🤖 AI Summary
Conditional independence (CI) testing is fundamental to causal inference and graphical modeling, yet conventional methods often rely on restrictive structural assumptions, limiting practical performance. While kernel-based partial covariance operator approaches offer greater principled grounding, they suffer from poor adaptivity, slow convergence, and limited scalability. This paper introduces a learnable representation framework grounded in spectral decomposition of the partial covariance operator—marking the first deep integration of spectral representation learning with CI testing. We establish a theoretical mapping from representation error to statistical power and propose a two-level contrastive learning algorithm that ensures statistical validity while enhancing computational efficiency. We prove asymptotic validity and controllable power for the resulting test. Experiments demonstrate that our method significantly outperforms existing kernel-based approaches on high-dimensional real-world data, achieving superior robustness, scalability, and statistical reliability.
📝 Abstract
Conditional independence (CI) is central to causal inference, feature selection, and graphical modeling, yet it is untestable in many settings without additional assumptions.

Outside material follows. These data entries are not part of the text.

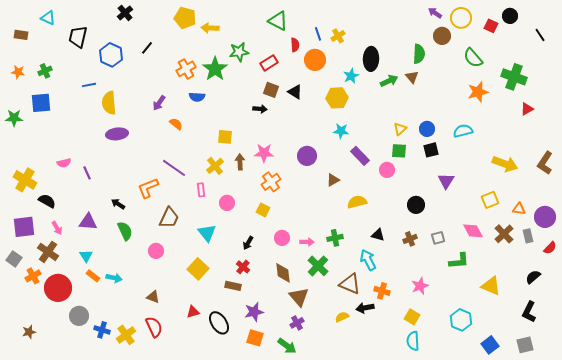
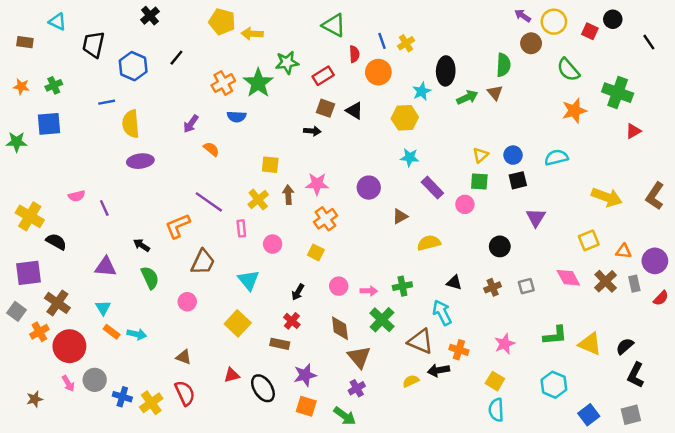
pink arrow: (57, 228) -> (68, 383), moved
green L-shape: (459, 261) -> (555, 335), moved
black semicircle: (533, 277) -> (625, 346), moved

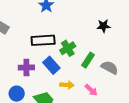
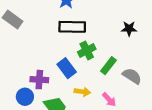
black rectangle: (43, 40) -> (72, 27), moved
purple cross: (26, 68) -> (39, 80), moved

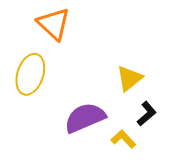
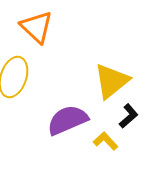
yellow triangle: (129, 78) -> (112, 81), size x1.4

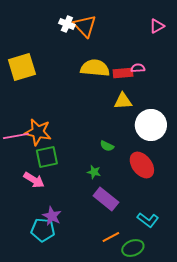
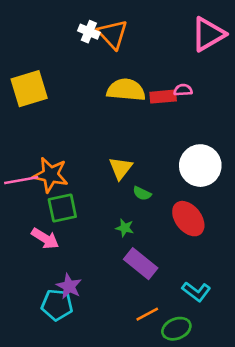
pink triangle: (157, 26) -> (208, 34), size x1.8
yellow triangle: (123, 101) -> (121, 168), moved, turned -48

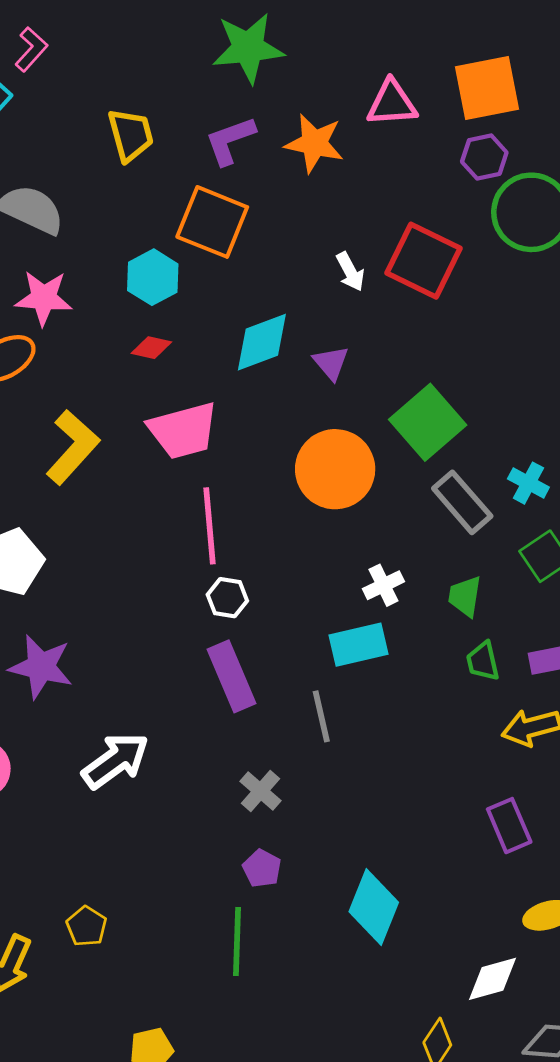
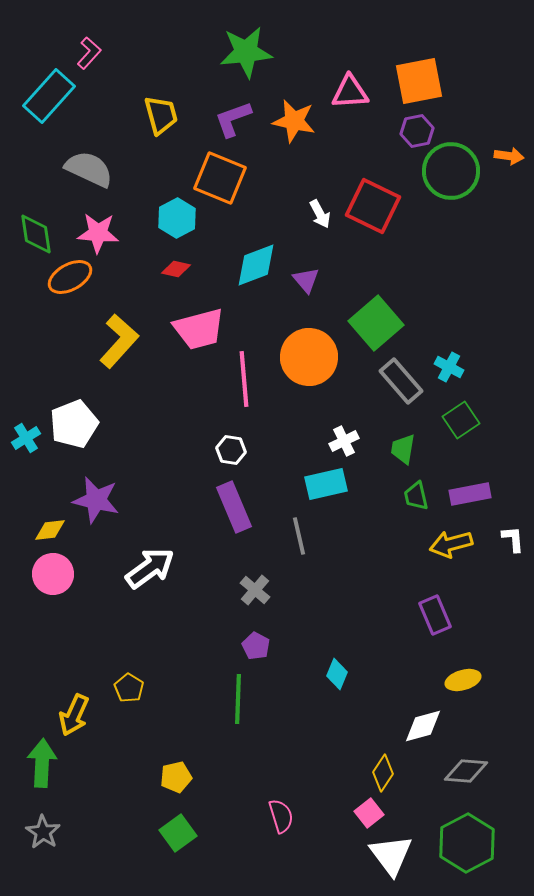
pink line: (209, 526) -> (244, 379), moved
cyan diamond: (374, 907) -> (337, 674), size x0.6

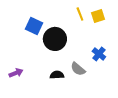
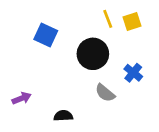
black circle: (55, 39) -> (93, 54), moved
black semicircle: (57, 75) -> (63, 116), moved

Existing CI tests often rely on restrictive structural conditions, limiting their validity on real-world data. Kernel methods using the partial covariance operator offer a more principled approach but suffer from limited adaptivity, slow convergence, and poor scalability. In this work, we explore whether representation learning can help address these limitations. Specifically, we focus on representations derived from the singular value decomposition of the partial covariance operator and use them to construct a simple test statistic, reminiscent of the Hilbert-Schmidt Independence Criterion (HSIC). We also introduce a practical bi-level contrastive algorithm to learn these representations. Our theory links representation learning error to test performance and establishes asymptotic validity and power guarantees. Preliminary experiments suggest that this approach offers a practical and statistically grounded path toward scalable CI testing, bridging kernel-based theory with modern representation learning.